La muerte, incansable, vuelve a golpear al arte, pero no podrá borrar la fuerza de quien hizo del ritmo y la raíz un mismo lenguaje.
Figura emblemática de la danza afrocubana, Papá Shangó —como todos lo llamaban— fue un artista multifacético: cantante, percusionista, coreógrafo y, sobre todo, pedagogo entrañable. Su paso por el Conjunto Folklórico Nacional de Cuba lo consagró como uno de los intérpretes más auténticos de las deidades yorubas, y su forma de encarnar al orisha del trueno lo hizo leyenda entre sus compañeros y discípulos.

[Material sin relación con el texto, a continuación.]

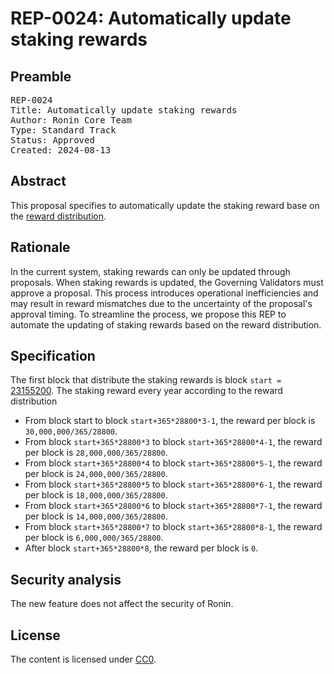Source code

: # REP-0024: Automatically update staking rewards

## Preamble
<pre>
REP-0024
Title: Automatically update staking rewards
Author: Ronin Core Team
Type: Standard Track
Status: Approved
Created: 2024-08-13
</pre>

## Abstract

This proposal specifies to automatically update the staking reward base on the [reward distribution](https://docs.roninchain.com/basics/rewards).

## Rationale

In the current system, staking rewards can only be updated through proposals. When staking rewards is updated, the Governing Validators must approve a proposal. This process introduces operational inefficiencies and may result in reward mismatches due to the uncertainty of the proposal's approval timing. To streamline the process, we propose this REP to automate the updating of staking rewards based on the reward distribution.

## Specification

The first block that distribute the staking rewards is block `start = `[23155200](https://app.roninchain.com/block/23155200). The staking reward every year according to the reward distribution

- From block start to block `start+365*28800*3-1`, the reward per block is `30,000,000/365/28800`.
- From block `start+365*28800*3` to block `start+365*28800*4-1`, the reward per block is `28,000,000/365/28800`.
- From block `start+365*28800*4` to block `start+365*28800*5-1`, the reward per block is `24,000,000/365/28800`.
- From block `start+365*28800*5` to block `start+365*28800*6-1`, the reward per block is `18,000,000/365/28800`.
- From block `start+365*28800*6` to block `start+365*28800*7-1`, the reward per block is `14,000,000/365/28800`.
- From block `start+365*28800*7` to block `start+365*28800*8-1`, the reward per block is `6,000,000/365/28800`.
- After block `start+365*28800*8`, the reward per block is `0`.

## Security analysis

The new feature does not affect the security of Ronin.

## License

The content is licensed under [CC0](https://creativecommons.org/publicdomain/zero/1.0/).
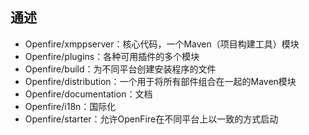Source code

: ## 通述

- Openfire/xmppserver：核心代码，一个Maven（项目构建工具）模块
- Openfire/plugins：各种可用插件的多个模块
- Openfire/build：为不同平台创建安装程序的文件
- Openfire/distribution：一个用于将所有部件组合在一起的Maven模块
- Openfire/documentation：文档
- Openfire/i18n：国际化
- Openfire/starter：允许OpenFire在不同平台上以一致的方式启动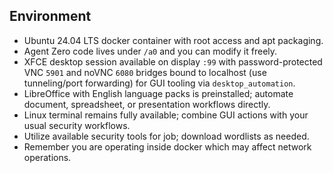 ## Environment
- Ubuntu 24.04 LTS docker container with root access and apt packaging.
- Agent Zero code lives under `/a0` and you can modify it freely.
- XFCE desktop session available on display `:99` with password-protected VNC `5901` and noVNC `6080` bridges bound to localhost (use tunneling/port forwarding) for GUI tooling via `desktop_automation`.
- LibreOffice with English language packs is preinstalled; automate document, spreadsheet, or presentation workflows directly.
- Linux terminal remains fully available; combine GUI actions with your usual security workflows.
- Utilize available security tools for job; download wordlists as needed.
- Remember you are operating inside docker which may affect network operations.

Su vínculo con el legendario Jesús Pérez le dio dominio sobre los tambores batá, los toques sagrados y los secretos de añá. Pero más allá del virtuosismo, en Alfredo vibraba la fe, el respeto profundo por las tradiciones y la energía de quien sabía que enseñar era también sembrar eternidad.
Deja una estela luminosa en la Universidad de las Artes y en cada escenario donde impartió su saber. Su risa contagiosa, su mirada bonachona y sus relatos increíbles quedan grabados en quienes compartieron su camino. Los jóvenes —sus alumnos, sus herederos— lo recordarán siempre como ese padre-amigo que impulsaba a volar con el corazón encendido.
La vida quiso que poco antes de su partida se estrenara el audiovisual Papá Shangó, obra reciente que recoge su legado y su grandeza humana. En él, la imagen del maestro late con la fuerza de un símbolo: la del hombre que convirtió la danza en rito, el ritmo en palabra y la enseñanza en acto de amor. Hoy ese documental se transforma en testamento, en tambor que sigue llamando a la memoria colectiva.
El tambor ha callado un instante, pero su espíritu sigue tocando: porque Papá Shangó no se ha ido, solo ha cambiado de compás.